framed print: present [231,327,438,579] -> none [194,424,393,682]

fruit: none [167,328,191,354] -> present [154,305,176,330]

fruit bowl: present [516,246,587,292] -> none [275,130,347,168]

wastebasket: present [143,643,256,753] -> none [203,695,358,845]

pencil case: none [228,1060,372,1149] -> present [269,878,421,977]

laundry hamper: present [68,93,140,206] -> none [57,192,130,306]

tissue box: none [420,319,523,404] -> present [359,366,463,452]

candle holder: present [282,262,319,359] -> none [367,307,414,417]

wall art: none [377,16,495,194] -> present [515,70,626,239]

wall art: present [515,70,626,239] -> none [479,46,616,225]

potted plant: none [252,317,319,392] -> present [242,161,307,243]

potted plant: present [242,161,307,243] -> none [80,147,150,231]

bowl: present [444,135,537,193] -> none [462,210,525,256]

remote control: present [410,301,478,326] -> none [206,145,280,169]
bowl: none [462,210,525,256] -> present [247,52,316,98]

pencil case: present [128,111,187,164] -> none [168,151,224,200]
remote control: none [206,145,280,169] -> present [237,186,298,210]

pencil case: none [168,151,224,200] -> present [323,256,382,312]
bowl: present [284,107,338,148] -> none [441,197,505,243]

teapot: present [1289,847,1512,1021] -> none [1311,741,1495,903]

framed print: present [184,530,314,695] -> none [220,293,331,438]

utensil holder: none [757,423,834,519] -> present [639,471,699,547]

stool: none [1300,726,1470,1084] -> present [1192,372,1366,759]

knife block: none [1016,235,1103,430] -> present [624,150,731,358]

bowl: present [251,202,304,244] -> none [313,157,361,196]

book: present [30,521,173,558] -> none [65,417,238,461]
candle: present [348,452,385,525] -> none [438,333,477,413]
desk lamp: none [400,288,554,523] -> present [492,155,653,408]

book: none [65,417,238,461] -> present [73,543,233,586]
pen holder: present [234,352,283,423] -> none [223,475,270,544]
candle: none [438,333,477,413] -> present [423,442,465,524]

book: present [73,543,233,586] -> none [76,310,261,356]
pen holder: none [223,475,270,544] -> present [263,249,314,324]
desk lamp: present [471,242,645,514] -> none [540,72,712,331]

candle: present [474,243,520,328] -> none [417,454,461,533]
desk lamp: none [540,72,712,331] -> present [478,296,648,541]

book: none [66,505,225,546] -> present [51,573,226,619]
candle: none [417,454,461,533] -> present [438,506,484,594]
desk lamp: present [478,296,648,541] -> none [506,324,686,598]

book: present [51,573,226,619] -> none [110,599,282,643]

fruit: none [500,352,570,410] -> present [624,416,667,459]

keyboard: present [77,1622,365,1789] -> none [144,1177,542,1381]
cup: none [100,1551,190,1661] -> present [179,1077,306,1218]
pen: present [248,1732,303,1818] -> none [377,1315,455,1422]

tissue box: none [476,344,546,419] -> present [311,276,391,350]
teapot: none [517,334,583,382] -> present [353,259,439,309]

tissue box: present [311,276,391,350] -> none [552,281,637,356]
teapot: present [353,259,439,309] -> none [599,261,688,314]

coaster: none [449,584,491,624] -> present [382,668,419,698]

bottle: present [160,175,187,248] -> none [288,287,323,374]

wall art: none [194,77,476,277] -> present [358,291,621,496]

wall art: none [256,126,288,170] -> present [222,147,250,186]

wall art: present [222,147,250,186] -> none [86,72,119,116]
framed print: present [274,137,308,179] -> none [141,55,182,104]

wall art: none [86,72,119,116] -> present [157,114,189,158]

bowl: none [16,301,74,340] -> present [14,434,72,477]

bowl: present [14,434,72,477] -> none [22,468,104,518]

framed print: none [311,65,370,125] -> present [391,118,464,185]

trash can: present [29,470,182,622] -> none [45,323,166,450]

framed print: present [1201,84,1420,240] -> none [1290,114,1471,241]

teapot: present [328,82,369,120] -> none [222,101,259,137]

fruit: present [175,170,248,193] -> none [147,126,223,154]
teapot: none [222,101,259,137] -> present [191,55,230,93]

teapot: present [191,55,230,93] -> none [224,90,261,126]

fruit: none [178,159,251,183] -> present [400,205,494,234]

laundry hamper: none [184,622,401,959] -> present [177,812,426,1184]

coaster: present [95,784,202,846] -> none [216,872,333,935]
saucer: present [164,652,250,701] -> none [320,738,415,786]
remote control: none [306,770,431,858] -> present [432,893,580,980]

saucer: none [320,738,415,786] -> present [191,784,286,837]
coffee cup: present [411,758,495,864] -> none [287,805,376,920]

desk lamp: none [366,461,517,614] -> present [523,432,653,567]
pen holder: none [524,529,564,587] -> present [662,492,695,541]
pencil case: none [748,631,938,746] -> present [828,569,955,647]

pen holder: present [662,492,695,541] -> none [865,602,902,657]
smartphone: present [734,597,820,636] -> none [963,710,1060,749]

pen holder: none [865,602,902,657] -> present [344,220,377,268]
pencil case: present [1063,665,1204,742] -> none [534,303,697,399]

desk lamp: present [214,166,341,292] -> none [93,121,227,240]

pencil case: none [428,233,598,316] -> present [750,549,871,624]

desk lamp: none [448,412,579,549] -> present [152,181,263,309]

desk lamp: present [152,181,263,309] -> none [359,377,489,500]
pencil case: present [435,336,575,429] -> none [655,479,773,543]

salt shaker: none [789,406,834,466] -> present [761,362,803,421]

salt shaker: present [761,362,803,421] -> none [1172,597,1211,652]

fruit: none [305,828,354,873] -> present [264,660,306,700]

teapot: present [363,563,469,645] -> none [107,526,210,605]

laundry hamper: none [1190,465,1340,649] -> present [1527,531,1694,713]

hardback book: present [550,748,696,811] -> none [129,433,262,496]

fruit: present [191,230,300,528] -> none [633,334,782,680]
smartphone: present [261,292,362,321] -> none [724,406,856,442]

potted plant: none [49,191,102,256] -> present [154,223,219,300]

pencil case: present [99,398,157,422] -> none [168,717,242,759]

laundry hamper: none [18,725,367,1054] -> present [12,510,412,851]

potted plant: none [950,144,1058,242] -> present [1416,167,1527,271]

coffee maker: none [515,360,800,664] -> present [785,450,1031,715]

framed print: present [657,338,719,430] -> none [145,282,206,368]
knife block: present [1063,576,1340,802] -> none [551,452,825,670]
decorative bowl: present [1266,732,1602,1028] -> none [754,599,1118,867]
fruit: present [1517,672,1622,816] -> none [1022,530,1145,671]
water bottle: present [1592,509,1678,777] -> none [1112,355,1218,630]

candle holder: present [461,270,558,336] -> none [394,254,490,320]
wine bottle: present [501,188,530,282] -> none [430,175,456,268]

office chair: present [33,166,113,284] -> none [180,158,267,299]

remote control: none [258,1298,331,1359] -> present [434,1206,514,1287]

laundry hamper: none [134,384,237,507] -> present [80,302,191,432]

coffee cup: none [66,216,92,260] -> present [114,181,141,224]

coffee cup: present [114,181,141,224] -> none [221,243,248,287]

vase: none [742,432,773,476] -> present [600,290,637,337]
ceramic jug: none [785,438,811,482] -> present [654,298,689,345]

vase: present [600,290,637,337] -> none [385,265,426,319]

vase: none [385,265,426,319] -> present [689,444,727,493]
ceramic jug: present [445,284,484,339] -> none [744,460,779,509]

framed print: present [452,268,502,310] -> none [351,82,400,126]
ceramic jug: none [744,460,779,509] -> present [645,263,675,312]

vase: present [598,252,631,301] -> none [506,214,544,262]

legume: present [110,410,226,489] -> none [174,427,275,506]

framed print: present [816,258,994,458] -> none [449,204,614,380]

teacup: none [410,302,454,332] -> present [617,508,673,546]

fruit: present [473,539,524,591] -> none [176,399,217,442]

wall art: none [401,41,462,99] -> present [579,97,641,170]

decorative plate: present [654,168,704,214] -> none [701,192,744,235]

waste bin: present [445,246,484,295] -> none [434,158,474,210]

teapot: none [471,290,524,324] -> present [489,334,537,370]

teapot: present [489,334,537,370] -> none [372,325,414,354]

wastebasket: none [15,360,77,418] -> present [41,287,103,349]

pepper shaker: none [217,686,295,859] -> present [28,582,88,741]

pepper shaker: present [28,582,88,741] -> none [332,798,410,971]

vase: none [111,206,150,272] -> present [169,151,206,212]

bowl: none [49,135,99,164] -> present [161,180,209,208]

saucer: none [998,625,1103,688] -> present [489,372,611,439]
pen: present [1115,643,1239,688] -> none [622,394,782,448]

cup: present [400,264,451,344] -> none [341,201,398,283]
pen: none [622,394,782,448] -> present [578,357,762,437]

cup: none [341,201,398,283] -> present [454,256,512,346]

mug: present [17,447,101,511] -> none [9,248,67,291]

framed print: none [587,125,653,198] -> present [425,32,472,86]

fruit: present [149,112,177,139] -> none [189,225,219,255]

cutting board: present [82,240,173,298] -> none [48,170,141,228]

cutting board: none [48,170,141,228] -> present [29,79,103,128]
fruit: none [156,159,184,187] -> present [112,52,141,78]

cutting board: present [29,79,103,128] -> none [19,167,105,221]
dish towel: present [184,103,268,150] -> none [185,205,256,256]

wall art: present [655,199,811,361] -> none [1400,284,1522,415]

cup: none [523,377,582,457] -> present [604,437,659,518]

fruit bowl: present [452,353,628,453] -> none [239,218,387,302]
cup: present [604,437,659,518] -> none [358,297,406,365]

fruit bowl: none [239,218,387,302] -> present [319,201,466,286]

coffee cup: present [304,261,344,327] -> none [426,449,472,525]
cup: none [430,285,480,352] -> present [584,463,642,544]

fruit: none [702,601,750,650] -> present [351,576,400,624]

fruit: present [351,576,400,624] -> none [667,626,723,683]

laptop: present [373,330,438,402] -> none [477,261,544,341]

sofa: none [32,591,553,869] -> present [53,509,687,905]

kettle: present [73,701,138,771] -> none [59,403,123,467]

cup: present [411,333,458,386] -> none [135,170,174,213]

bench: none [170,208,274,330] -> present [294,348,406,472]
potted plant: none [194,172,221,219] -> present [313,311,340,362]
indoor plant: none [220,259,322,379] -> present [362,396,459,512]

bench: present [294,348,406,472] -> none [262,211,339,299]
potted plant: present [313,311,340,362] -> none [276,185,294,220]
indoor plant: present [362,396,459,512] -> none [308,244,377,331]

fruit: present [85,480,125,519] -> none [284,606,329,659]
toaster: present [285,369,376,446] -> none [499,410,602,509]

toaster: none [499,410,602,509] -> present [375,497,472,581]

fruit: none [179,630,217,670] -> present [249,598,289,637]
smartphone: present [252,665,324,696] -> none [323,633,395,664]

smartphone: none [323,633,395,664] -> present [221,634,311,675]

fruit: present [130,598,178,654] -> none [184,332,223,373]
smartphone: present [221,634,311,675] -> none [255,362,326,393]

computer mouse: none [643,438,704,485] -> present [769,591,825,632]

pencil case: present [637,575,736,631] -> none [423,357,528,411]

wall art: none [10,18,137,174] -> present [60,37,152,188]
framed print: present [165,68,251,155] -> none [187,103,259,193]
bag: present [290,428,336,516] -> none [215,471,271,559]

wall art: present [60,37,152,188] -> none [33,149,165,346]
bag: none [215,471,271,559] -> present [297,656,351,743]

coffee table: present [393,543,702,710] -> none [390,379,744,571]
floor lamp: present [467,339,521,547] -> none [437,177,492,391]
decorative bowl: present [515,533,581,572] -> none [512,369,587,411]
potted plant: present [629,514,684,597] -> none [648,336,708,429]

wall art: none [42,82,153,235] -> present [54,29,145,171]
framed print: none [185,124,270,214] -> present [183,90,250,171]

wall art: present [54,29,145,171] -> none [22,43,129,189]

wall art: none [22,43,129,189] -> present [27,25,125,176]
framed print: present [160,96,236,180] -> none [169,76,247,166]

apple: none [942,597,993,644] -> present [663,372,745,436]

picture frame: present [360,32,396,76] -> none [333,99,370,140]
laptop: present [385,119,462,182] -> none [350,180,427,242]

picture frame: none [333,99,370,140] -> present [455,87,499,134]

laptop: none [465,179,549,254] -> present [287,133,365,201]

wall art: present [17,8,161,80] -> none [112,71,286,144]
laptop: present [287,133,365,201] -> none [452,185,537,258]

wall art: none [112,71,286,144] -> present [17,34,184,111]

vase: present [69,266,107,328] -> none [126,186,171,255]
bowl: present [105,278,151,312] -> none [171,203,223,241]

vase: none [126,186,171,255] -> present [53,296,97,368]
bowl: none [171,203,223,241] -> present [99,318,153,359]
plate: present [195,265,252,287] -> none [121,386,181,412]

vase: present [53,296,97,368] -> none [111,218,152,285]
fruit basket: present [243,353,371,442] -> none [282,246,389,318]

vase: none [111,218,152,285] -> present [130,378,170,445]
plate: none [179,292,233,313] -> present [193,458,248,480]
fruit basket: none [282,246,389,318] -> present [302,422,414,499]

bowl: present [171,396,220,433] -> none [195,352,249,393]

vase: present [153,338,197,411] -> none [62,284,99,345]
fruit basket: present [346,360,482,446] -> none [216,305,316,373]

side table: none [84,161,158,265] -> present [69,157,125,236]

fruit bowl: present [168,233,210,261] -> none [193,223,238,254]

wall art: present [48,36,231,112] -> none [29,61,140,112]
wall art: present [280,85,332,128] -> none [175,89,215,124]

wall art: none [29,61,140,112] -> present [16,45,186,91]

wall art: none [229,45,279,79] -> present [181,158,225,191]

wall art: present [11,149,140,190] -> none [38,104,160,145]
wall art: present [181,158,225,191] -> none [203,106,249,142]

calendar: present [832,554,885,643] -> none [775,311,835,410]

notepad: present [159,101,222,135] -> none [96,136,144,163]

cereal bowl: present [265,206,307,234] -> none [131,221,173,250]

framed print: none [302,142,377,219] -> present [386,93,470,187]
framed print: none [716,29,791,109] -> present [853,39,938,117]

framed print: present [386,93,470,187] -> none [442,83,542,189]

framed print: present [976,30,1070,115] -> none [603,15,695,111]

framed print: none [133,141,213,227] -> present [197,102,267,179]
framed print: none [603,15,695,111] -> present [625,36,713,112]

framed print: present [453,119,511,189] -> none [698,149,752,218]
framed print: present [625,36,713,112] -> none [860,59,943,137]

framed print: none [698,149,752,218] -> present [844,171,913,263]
========================
ACTIVITY:
Repeat every line of the data word for word until you have repeated the line that contains "bowl: present [251,202,304,244]", which is the last one to include.

WRITTEN RESPONSE:
framed print: present [231,327,438,579] -> none [194,424,393,682]

fruit: none [167,328,191,354] -> present [154,305,176,330]

fruit bowl: present [516,246,587,292] -> none [275,130,347,168]

wastebasket: present [143,643,256,753] -> none [203,695,358,845]

pencil case: none [228,1060,372,1149] -> present [269,878,421,977]

laundry hamper: present [68,93,140,206] -> none [57,192,130,306]

tissue box: none [420,319,523,404] -> present [359,366,463,452]

candle holder: present [282,262,319,359] -> none [367,307,414,417]

wall art: none [377,16,495,194] -> present [515,70,626,239]

wall art: present [515,70,626,239] -> none [479,46,616,225]

potted plant: none [252,317,319,392] -> present [242,161,307,243]

potted plant: present [242,161,307,243] -> none [80,147,150,231]

bowl: present [444,135,537,193] -> none [462,210,525,256]

remote control: present [410,301,478,326] -> none [206,145,280,169]
bowl: none [462,210,525,256] -> present [247,52,316,98]

pencil case: present [128,111,187,164] -> none [168,151,224,200]
remote control: none [206,145,280,169] -> present [237,186,298,210]

pencil case: none [168,151,224,200] -> present [323,256,382,312]
bowl: present [284,107,338,148] -> none [441,197,505,243]

teapot: present [1289,847,1512,1021] -> none [1311,741,1495,903]

framed print: present [184,530,314,695] -> none [220,293,331,438]

utensil holder: none [757,423,834,519] -> present [639,471,699,547]

stool: none [1300,726,1470,1084] -> present [1192,372,1366,759]

knife block: none [1016,235,1103,430] -> present [624,150,731,358]

bowl: present [251,202,304,244] -> none [313,157,361,196]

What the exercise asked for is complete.